How is Anesthesia Used During Transplant Surgery?
General anesthesia is provided for children and teenagers receiving transplant organs, such as the heart, liver, kidney and small bowel.
Anesthesiologists focus on techniques to protect the organ, maintain its nutrients and oxygen, replace fluids and manage blood loss.
Before the Operation
You and your child will meet your anesthesiologist before surgery. You will be asked questions about your child's medical history, allergies, current medications, previous anesthetic experience and current health status. Your child's airway, heart and lungs will be examined carefully. Laboratory tests may include a blood count, kidney function tests, liver function tests, clotting studies and/or cardiac echo.

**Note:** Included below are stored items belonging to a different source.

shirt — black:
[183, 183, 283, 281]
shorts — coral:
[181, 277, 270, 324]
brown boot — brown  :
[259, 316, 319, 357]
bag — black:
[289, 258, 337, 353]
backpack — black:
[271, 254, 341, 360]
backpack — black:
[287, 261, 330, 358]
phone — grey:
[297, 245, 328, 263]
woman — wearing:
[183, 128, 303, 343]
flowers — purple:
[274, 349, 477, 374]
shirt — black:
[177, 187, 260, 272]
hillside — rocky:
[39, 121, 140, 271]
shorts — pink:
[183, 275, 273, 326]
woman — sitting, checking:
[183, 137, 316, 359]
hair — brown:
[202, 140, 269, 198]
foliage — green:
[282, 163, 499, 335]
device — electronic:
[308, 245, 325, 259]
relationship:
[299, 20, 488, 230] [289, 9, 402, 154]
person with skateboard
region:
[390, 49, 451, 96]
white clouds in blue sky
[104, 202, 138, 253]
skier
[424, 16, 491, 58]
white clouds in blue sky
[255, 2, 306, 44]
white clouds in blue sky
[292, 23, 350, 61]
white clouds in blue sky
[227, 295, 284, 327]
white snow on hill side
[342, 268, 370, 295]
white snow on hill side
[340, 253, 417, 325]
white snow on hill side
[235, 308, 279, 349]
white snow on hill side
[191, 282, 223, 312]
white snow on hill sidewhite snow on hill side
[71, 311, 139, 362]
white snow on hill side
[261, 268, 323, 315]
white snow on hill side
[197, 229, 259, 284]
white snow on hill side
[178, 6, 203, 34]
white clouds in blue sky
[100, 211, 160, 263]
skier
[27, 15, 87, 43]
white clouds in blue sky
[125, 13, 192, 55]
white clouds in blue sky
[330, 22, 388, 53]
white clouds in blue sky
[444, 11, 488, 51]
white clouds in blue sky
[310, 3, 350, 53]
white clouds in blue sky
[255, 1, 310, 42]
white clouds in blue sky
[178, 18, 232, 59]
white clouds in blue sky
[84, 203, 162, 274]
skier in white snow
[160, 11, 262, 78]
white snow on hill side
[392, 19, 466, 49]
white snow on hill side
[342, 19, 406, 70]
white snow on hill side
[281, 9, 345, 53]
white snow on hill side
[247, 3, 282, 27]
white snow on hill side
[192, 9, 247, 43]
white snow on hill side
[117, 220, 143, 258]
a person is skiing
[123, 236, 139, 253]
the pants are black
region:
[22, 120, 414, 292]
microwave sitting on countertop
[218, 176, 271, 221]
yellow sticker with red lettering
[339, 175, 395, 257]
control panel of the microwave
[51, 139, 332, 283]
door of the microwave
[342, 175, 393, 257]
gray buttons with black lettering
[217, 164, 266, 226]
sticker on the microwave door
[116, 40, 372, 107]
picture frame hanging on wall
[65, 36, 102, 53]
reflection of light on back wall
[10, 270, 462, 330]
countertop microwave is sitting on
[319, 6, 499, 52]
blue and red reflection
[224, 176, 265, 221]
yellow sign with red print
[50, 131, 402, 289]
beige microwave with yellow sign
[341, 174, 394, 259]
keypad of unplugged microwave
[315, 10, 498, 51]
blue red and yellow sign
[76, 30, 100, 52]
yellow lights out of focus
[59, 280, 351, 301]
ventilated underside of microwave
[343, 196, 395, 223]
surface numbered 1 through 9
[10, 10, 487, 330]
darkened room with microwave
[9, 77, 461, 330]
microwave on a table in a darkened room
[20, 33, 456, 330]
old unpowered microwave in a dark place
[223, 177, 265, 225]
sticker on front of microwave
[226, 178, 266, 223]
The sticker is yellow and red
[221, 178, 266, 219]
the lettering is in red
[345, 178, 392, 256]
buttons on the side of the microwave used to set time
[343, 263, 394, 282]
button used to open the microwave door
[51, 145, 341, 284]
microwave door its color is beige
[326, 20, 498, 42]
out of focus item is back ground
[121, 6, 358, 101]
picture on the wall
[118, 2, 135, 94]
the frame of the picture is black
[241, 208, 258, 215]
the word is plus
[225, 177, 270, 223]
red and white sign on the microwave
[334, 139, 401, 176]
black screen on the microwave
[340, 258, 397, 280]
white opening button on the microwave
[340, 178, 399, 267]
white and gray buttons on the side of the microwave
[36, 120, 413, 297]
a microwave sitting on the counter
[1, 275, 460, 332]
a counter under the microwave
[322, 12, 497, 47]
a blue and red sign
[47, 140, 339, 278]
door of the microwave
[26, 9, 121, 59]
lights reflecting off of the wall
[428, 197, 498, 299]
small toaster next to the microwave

If extremely anxious, your child may be sedated with a medication usually given intravenously (IV). This helps relax the child, makes the separation process from the parents smoother, and often provides amnesia so your child does not remember the experience.
During the Operation
General anesthesia is normally induced with intravenous medications. The airway is secured with a breathing tube, and anesthesia is maintained with a combination of anesthetic gases, muscle relaxants and pain medications. Occasionally medications will be used to improve the blood pressure or the heart function, if your child has a history of heart problems.
Anesthesia professionals will monitor your child closely during surgery. Routine equipment will check on the heart's electrical activity, blood pressure, oxygen levels in the blood, body temperature and breathing (measuring inhaled oxygen and exhaled carbon dioxide concentrations). A special blood pressure monitor (an arterial line) may be used to continuously monitor blood pressure. An arterial line is like a regular IV, but placed in an artery rather than a vein. Similarly, a central line may be used to monitor central venous pressure. Transfusion of blood and blood products to replace surgical blood losses is common.